Re: Struggling in therapy, in life -
January 10th 2021, 12:30 PM
Thank you for your thorough response. I tried the email thing and sent her an email. I guess tomorrow evening will be when we discuss it at session. I have used email with one former therapist in particular and it really helped to have the combination of face to face and email. I have considered 100% email based therapists but then I would miss out on the live interaction and the dedication to spend an interrupted 45 minutes a week on my mental health.
I did start a group art therapy and had 1 session so far. That is something I agreed to commit to for the duration of the weekly sessions for 3 months (until mid April) So im thinking of how to best utilize both sessions to the fullest.
May be in the future I would combine live group therapy and an email based individual therapist.
I also have a hotline organization that I've been emailing, using the chat line and calling every now and then for a few years. I no longer use the phone line because that's for crisis.
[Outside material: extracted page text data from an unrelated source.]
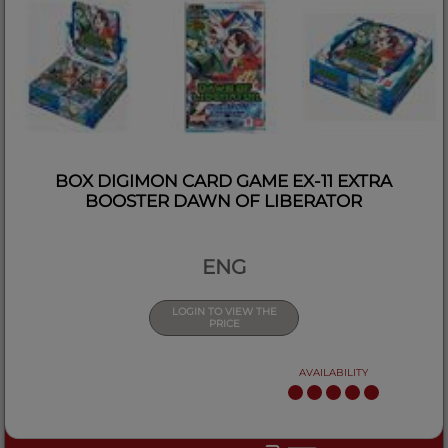
BOX DIGIMON CARD GAME EX-11 EXTRA
BOOSTER DAWN OF LIBERATOR
ENG
LOGIN TO VIEW THE
PRICE
AVAILABILITY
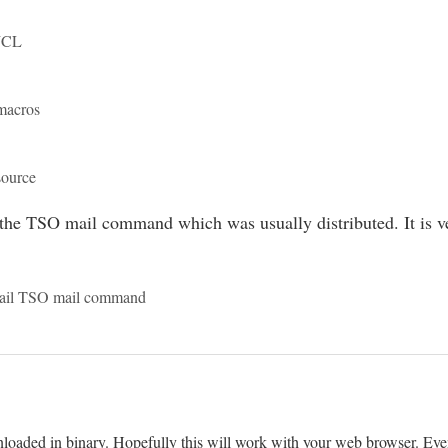
 JCL
macros
source
 the TSO mail command which was usually distributed. It is ver
Mail TSO mail command
loaded in binary. Hopefully this will work with your web browser. Event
I occasionally use the Chatline when it is night time and my self harm urges are strong. It is not a 24 hour hot line so that's when I would try to hold on until I can access support. I guess since moving in August to a new city and with covid, a lot of my support network either was lost or changed to online. It has been scattered as well. Sometimes out of the blue a friend would whatsapp me and ask if I want to talk on video call and I 3ould realize that because we haven't spoke in so long, I closed up and don't want her to see me in a distressed state and then i end up isolating unless I'm in a positive mood and then my standards get higher and higher and before I know it in waiting for the perfect mood that I feel worthy enough to let people see me. I can't keep waiting around for the sporadic perfect mood just to feel worthy enough to socialize.
I am going to put together a list of things I'd like to bring up with her based on what you mentioned and email her for the week after about things we can start doing. My fear is that because she is an intern and is in college that I will be bombarding her.
Last edited by NeuroBeautiful; January 10th 2021 at 12:55 PM.